Document passage:
##############################

2. Regularize Payment of Public Sector Salaries and State Pensions

The Government of Yemen should prioritize the payment of public sector employee salaries and state pensions, not least because the infrequent payment of these salaries has reduced individual purchasing power and thus exacerbated the severe humanitarian crisis in Yemen. The infrequent payment of salaries has also contributed to the collapse of the education and healthcare sectors. With this in mind, the Development Champions present the following recommendations:

  • Pay the salaries of all public sector employees in state administration units across the country – in accordance with the Ministry of Civil Service and Insurance data recorded in 2014.
    • The payment of public sector employees working in the education and healthcare sectors should be prioritized, as these sectors represent 85% of all employees in state administration units.
  • Pay the state pensions of all retirees located across the country who previously qualified for pensions and completed their pension application process.
  • Coordinate with Yemeni commercial and Islamic banks to ensure that public sector employees’ salaries and state pensions are paid regularly and directly through commercial banks.
    • Part of this process could be to ensure that all approved recipients have an active account with a Yemeni commercial or Islamic bank.
  • Establish a rigorous electronic system to stop the duplication of payments for public sector employees – in accordance with the Ministry of Civil Service and Insurance data recorded in 2014.
    • Biometric data should be used to maintain accuracy, prevent fraud, avoid duplicate payments and ensure that money allocated for public sector salaries and state pensions reaches the intended beneficiaries.
  • Request support from the Saudi-led coalition to cover any financial deficit resulting from the expansion of payments to public sector employees and retirees.

##############################

Complete the following:
1. Answer these questions using the recommendations on public sector salaries and pensions.
(a) What share of all employees in state administration units work in the education and healthcare sectors?
(b) Which ministry's 2014 data should guide salary payments?
(c) From whom should support be requested to cover any financial deficit from expanded payments?
2. Transcribe the portion of the recommendations on public sector salaries and pensions that begins with the words containing "The Government of" and ends with "state administration units.".

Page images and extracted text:
##############################

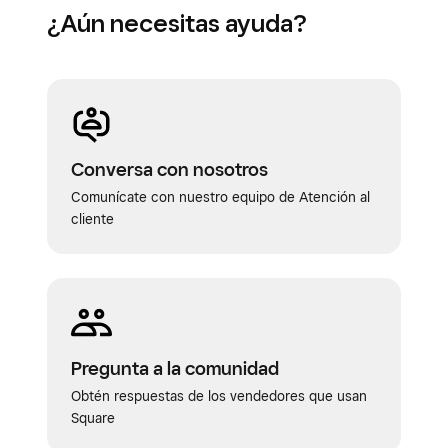
¿Aún necesitas ayuda?
Nueva York
Carolina del Norte
Ohio
Oregón
Tennessee
Conversa con nosotros
Texas
Comunícate con nuestro equipo de Atención al
cliente
Virginia
Washington
Pregunta a la comunidad
Obtén respuestas de los vendedores que usan
Square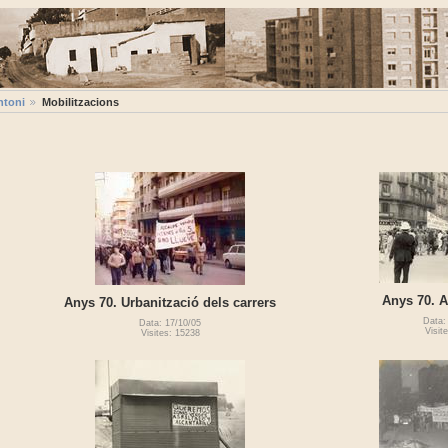
ntoni
Mobilitzacions
Anys 70. An
Anys 70. Urbanització dels carrers
Data:
Data: 17/10/05
Visit
Visites: 15238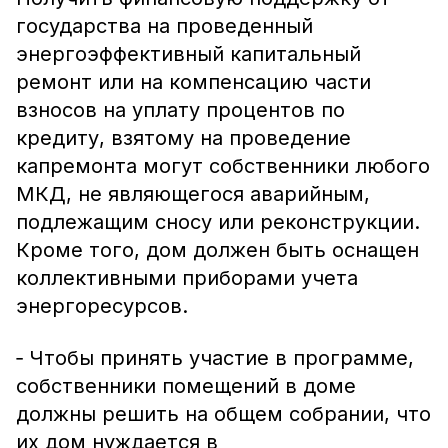
государства на проведенный
энергоэффективный капитальный
ремонт или на компенсацию части
взносов на уплату процентов по
кредиту, взятому на проведение
капремонта могут собственники любого
МКД, не являющегося аварийным,
подлежащим сносу или реконструкции.
Кроме того, дом должен быть оснащен
коллективными приборами учета
энергоресурсов.
‑ Чтобы принять участие в программе,
собственники помещений в доме
должны решить на общем собрании, что
их дом нуждается в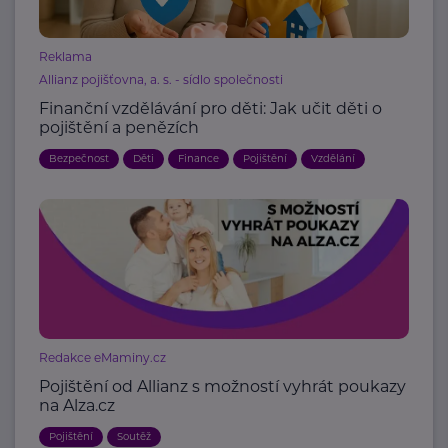
Reklama
Allianz pojišťovna, a. s. - sídlo společnosti
Finanční vzdělávání pro děti: Jak učit děti o
pojištění a penězích
Bezpečnost
Děti
Finance
Pojištění
Vzdělání
Redakce eMaminy.cz
Pojištění od Allianz s možností vyhrát poukazy
na Alza.cz
Pojištění
Soutěž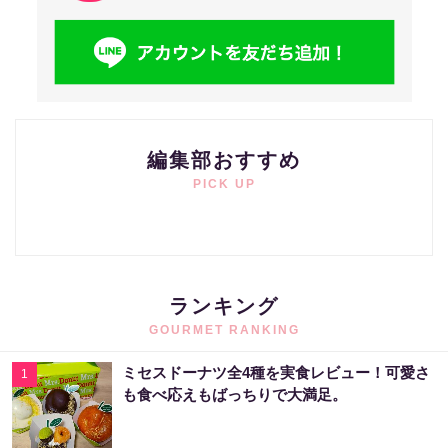
編集部おすすめ
PICK UP
ランキング
GOURMET RANKING
ミセスドーナツ全4種を実食レビュー！可愛さ
1
も食べ応えもばっちりで大満足。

##############################

Response list:
1.
(a) 85%
(b) The Ministry of Civil Service and Insurance
(c) The Saudi-led coalition

2.
The Government of Yemen should prioritize the payment of public sector employee salaries and state pensions, not least because the infrequent payment of these salaries has reduced individual purchasing power and thus exacerbated the severe humanitarian crisis in Yemen. The infrequent payment of salaries has also contributed to the collapse of the education and healthcare sectors. With this in mind, the Development Champions present the following recommendations:

  • Pay the salaries of all public sector employees in state administration units across the country – in accordance with the Ministry of Civil Service and Insurance data recorded in 2014.
    • The payment of public sector employees working in the education and healthcare sectors should be prioritized, as these sectors represent 85% of all employees in state administration units.